▶ _Items listed in a dataset_
——————————

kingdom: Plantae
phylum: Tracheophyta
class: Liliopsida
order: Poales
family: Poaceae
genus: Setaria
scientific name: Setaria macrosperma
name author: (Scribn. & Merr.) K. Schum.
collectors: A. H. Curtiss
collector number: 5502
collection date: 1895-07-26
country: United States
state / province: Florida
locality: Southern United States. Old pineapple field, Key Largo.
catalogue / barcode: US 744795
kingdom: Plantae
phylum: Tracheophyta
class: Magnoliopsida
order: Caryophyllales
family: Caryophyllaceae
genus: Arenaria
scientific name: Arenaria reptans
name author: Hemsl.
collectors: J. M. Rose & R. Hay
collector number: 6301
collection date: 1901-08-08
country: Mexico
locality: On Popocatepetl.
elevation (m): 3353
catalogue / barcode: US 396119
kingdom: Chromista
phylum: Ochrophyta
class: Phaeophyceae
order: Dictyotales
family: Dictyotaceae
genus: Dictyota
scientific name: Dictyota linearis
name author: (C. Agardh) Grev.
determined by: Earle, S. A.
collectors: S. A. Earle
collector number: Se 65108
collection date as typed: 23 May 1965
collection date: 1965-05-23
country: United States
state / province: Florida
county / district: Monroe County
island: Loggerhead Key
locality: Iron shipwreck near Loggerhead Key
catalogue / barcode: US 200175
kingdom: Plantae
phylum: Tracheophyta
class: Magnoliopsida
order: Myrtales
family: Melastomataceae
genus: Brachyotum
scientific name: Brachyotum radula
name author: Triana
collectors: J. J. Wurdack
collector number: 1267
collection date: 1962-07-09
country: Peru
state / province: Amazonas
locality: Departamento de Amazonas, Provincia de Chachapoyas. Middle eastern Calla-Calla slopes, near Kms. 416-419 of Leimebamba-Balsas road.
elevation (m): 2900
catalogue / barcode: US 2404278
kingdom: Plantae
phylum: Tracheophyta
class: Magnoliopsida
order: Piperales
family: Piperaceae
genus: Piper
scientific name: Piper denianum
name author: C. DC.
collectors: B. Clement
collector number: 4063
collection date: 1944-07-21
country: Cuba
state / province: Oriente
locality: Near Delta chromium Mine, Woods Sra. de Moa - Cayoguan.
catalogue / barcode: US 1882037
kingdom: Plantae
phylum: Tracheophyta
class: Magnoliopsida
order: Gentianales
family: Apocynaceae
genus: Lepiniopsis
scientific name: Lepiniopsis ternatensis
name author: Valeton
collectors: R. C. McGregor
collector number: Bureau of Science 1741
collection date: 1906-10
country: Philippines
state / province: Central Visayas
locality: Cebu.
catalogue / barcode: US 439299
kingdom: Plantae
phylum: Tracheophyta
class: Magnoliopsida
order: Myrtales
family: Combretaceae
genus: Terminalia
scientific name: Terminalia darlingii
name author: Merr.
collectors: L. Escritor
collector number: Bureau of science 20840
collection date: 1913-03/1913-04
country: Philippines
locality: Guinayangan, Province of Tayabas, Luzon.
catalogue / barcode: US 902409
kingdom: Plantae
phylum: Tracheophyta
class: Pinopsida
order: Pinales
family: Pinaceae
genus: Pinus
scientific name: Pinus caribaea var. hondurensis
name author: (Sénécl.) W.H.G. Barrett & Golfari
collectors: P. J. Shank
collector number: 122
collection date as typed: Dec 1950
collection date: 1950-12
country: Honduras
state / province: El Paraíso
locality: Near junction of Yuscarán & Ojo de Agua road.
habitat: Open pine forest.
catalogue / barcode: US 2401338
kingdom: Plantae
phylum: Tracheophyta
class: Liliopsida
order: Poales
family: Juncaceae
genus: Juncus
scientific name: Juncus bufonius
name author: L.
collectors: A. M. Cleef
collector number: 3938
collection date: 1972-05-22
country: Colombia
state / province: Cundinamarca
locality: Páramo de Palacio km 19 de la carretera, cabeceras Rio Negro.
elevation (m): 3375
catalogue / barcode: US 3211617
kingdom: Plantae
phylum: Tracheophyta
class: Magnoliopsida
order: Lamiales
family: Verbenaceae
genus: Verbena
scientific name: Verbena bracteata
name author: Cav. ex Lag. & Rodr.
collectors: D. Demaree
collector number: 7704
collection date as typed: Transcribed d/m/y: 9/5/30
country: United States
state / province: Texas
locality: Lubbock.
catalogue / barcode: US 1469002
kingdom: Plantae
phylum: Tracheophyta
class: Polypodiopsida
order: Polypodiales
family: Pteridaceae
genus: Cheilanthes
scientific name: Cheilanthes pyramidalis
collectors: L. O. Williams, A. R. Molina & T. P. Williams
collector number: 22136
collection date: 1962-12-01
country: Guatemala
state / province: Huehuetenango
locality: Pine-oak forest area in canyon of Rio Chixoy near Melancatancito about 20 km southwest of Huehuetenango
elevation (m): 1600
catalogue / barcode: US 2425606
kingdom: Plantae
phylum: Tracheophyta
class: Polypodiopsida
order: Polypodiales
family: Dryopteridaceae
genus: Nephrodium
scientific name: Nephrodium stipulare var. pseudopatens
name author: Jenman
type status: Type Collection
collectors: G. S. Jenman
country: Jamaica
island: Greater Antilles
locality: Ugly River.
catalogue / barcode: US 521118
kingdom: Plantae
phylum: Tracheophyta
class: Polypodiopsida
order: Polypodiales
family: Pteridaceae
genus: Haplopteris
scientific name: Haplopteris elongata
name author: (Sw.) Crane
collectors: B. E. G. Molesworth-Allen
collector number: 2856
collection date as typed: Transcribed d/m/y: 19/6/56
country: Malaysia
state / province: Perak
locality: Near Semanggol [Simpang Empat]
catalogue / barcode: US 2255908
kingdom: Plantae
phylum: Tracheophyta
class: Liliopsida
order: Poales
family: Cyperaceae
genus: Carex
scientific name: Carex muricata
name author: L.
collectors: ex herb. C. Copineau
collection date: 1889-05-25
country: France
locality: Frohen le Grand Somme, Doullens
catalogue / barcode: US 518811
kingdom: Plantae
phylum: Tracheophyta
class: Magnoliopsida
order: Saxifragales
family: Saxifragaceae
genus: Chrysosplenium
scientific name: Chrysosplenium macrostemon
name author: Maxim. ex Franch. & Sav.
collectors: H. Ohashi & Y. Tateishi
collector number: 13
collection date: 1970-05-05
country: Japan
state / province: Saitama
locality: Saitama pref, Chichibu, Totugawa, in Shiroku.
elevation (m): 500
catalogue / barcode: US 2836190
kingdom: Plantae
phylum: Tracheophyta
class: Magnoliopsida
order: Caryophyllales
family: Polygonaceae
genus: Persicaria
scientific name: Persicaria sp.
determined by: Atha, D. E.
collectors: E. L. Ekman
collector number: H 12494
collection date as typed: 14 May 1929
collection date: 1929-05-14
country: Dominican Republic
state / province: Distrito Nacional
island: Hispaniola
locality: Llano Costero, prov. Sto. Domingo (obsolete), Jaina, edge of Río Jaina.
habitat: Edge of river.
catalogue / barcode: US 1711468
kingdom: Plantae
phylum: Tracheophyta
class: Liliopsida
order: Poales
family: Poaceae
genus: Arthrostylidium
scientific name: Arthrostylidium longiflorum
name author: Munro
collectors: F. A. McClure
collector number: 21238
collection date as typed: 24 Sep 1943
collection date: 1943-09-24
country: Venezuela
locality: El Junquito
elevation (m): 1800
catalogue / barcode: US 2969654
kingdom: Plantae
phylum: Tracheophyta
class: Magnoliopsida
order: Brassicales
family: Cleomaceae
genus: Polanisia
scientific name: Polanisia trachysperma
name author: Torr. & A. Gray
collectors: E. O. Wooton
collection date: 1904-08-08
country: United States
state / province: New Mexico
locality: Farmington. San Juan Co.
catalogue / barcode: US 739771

——————————

▶ _Written task_
Please copy every line of the listing above verbatim, with no changes.

▶ _Task answer_
kingdom: Plantae
phylum: Tracheophyta
class: Liliopsida
order: Poales
family: Poaceae
genus: Setaria
scientific name: Setaria macrosperma
name author: (Scribn. & Merr.) K. Schum.
collectors: A. H. Curtiss
collector number: 5502
collection date: 1895-07-26
country: United States
state / province: Florida
locality: Southern United States. Old pineapple field, Key Largo.
catalogue / barcode: US 744795
kingdom: Plantae
phylum: Tracheophyta
class: Magnoliopsida
order: Caryophyllales
family: Caryophyllaceae
genus: Arenaria
scientific name: Arenaria reptans
name author: Hemsl.
collectors: J. M. Rose & R. Hay
collector number: 6301
collection date: 1901-08-08
country: Mexico
locality: On Popocatepetl.
elevation (m): 3353
catalogue / barcode: US 396119
kingdom: Chromista
phylum: Ochrophyta
class: Phaeophyceae
order: Dictyotales
family: Dictyotaceae
genus: Dictyota
scientific name: Dictyota linearis
name author: (C. Agardh) Grev.
determined by: Earle, S. A.
collectors: S. A. Earle
collector number: Se 65108
collection date as typed: 23 May 1965
collection date: 1965-05-23
country: United States
state / province: Florida
county / district: Monroe County
island: Loggerhead Key
locality: Iron shipwreck near Loggerhead Key
catalogue / barcode: US 200175
kingdom: Plantae
phylum: Tracheophyta
class: Magnoliopsida
order: Myrtales
family: Melastomataceae
genus: Brachyotum
scientific name: Brachyotum radula
name author: Triana
collectors: J. J. Wurdack
collector number: 1267
collection date: 1962-07-09
country: Peru
state / province: Amazonas
locality: Departamento de Amazonas, Provincia de Chachapoyas. Middle eastern Calla-Calla slopes, near Kms. 416-419 of Leimebamba-Balsas road.
elevation (m): 2900
catalogue / barcode: US 2404278
kingdom: Plantae
phylum: Tracheophyta
class: Magnoliopsida
order: Piperales
family: Piperaceae
genus: Piper
scientific name: Piper denianum
name author: C. DC.
collectors: B. Clement
collector number: 4063
collection date: 1944-07-21
country: Cuba
state / province: Oriente
locality: Near Delta chromium Mine, Woods Sra. de Moa - Cayoguan.
catalogue / barcode: US 1882037
kingdom: Plantae
phylum: Tracheophyta
class: Magnoliopsida
order: Gentianales
family: Apocynaceae
genus: Lepiniopsis
scientific name: Lepiniopsis ternatensis
name author: Valeton
collectors: R. C. McGregor
collector number: Bureau of Science 1741
collection date: 1906-10
country: Philippines
state / province: Central Visayas
locality: Cebu.
catalogue / barcode: US 439299
kingdom: Plantae
phylum: Tracheophyta
class: Magnoliopsida
order: Myrtales
family: Combretaceae
genus: Terminalia
scientific name: Terminalia darlingii
name author: Merr.
collectors: L. Escritor
collector number: Bureau of science 20840
collection date: 1913-03/1913-04
country: Philippines
locality: Guinayangan, Province of Tayabas, Luzon.
catalogue / barcode: US 902409
kingdom: Plantae
phylum: Tracheophyta
class: Pinopsida
order: Pinales
family: Pinaceae
genus: Pinus
scientific name: Pinus caribaea var. hondurensis
name author: (Sénécl.) W.H.G. Barrett & Golfari
collectors: P. J. Shank
collector number: 122
collection date as typed: Dec 1950
collection date: 1950-12
country: Honduras
state / province: El Paraíso
locality: Near junction of Yuscarán & Ojo de Agua road.
habitat: Open pine forest.
catalogue / barcode: US 2401338
kingdom: Plantae
phylum: Tracheophyta
class: Liliopsida
order: Poales
family: Juncaceae
genus: Juncus
scientific name: Juncus bufonius
name author: L.
collectors: A. M. Cleef
collector number: 3938
collection date: 1972-05-22
country: Colombia
state / province: Cundinamarca
locality: Páramo de Palacio km 19 de la carretera, cabeceras Rio Negro.
elevation (m): 3375
catalogue / barcode: US 3211617
kingdom: Plantae
phylum: Tracheophyta
class: Magnoliopsida
order: Lamiales
family: Verbenaceae
genus: Verbena
scientific name: Verbena bracteata
name author: Cav. ex Lag. & Rodr.
collectors: D. Demaree
collector number: 7704
collection date as typed: Transcribed d/m/y: 9/5/30
country: United States
state / province: Texas
locality: Lubbock.
catalogue / barcode: US 1469002
kingdom: Plantae
phylum: Tracheophyta
class: Polypodiopsida
order: Polypodiales
family: Pteridaceae
genus: Cheilanthes
scientific name: Cheilanthes pyramidalis
collectors: L. O. Williams, A. R. Molina & T. P. Williams
collector number: 22136
collection date: 1962-12-01
country: Guatemala
state / province: Huehuetenango
locality: Pine-oak forest area in canyon of Rio Chixoy near Melancatancito about 20 km southwest of Huehuetenango
elevation (m): 1600
catalogue / barcode: US 2425606
kingdom: Plantae
phylum: Tracheophyta
class: Polypodiopsida
order: Polypodiales
family: Dryopteridaceae
genus: Nephrodium
scientific name: Nephrodium stipulare var. pseudopatens
name author: Jenman
type status: Type Collection
collectors: G. S. Jenman
country: Jamaica
island: Greater Antilles
locality: Ugly River.
catalogue / barcode: US 521118
kingdom: Plantae
phylum: Tracheophyta
class: Polypodiopsida
order: Polypodiales
family: Pteridaceae
genus: Haplopteris
scientific name: Haplopteris elongata
name author: (Sw.) Crane
collectors: B. E. G. Molesworth-Allen
collector number: 2856
collection date as typed: Transcribed d/m/y: 19/6/56
country: Malaysia
state / province: Perak
locality: Near Semanggol [Simpang Empat]
catalogue / barcode: US 2255908
kingdom: Plantae
phylum: Tracheophyta
class: Liliopsida
order: Poales
family: Cyperaceae
genus: Carex
scientific name: Carex muricata
name author: L.
collectors: ex herb. C. Copineau
collection date: 1889-05-25
country: France
locality: Frohen le Grand Somme, Doullens
catalogue / barcode: US 518811
kingdom: Plantae
phylum: Tracheophyta
class: Magnoliopsida
order: Saxifragales
family: Saxifragaceae
genus: Chrysosplenium
scientific name: Chrysosplenium macrostemon
name author: Maxim. ex Franch. & Sav.
collectors: H. Ohashi & Y. Tateishi
collector number: 13
collection date: 1970-05-05
country: Japan
state / province: Saitama
locality: Saitama pref, Chichibu, Totugawa, in Shiroku.
elevation (m): 500
catalogue / barcode: US 2836190
kingdom: Plantae
phylum: Tracheophyta
class: Magnoliopsida
order: Caryophyllales
family: Polygonaceae
genus: Persicaria
scientific name: Persicaria sp.
determined by: Atha, D. E.
collectors: E. L. Ekman
collector number: H 12494
collection date as typed: 14 May 1929
collection date: 1929-05-14
country: Dominican Republic
state / province: Distrito Nacional
island: Hispaniola
locality: Llano Costero, prov. Sto. Domingo (obsolete), Jaina, edge of Río Jaina.
habitat: Edge of river.
catalogue / barcode: US 1711468
kingdom: Plantae
phylum: Tracheophyta
class: Liliopsida
order: Poales
family: Poaceae
genus: Arthrostylidium
scientific name: Arthrostylidium longiflorum
name author: Munro
collectors: F. A. McClure
collector number: 21238
collection date as typed: 24 Sep 1943
collection date: 1943-09-24
country: Venezuela
locality: El Junquito
elevation (m): 1800
catalogue / barcode: US 2969654
kingdom: Plantae
phylum: Tracheophyta
class: Magnoliopsida
order: Brassicales
family: Cleomaceae
genus: Polanisia
scientific name: Polanisia trachysperma
name author: Torr. & A. Gray
collectors: E. O. Wooton
collection date: 1904-08-08
country: United States
state / province: New Mexico
locality: Farmington. San Juan Co.
catalogue / barcode: US 739771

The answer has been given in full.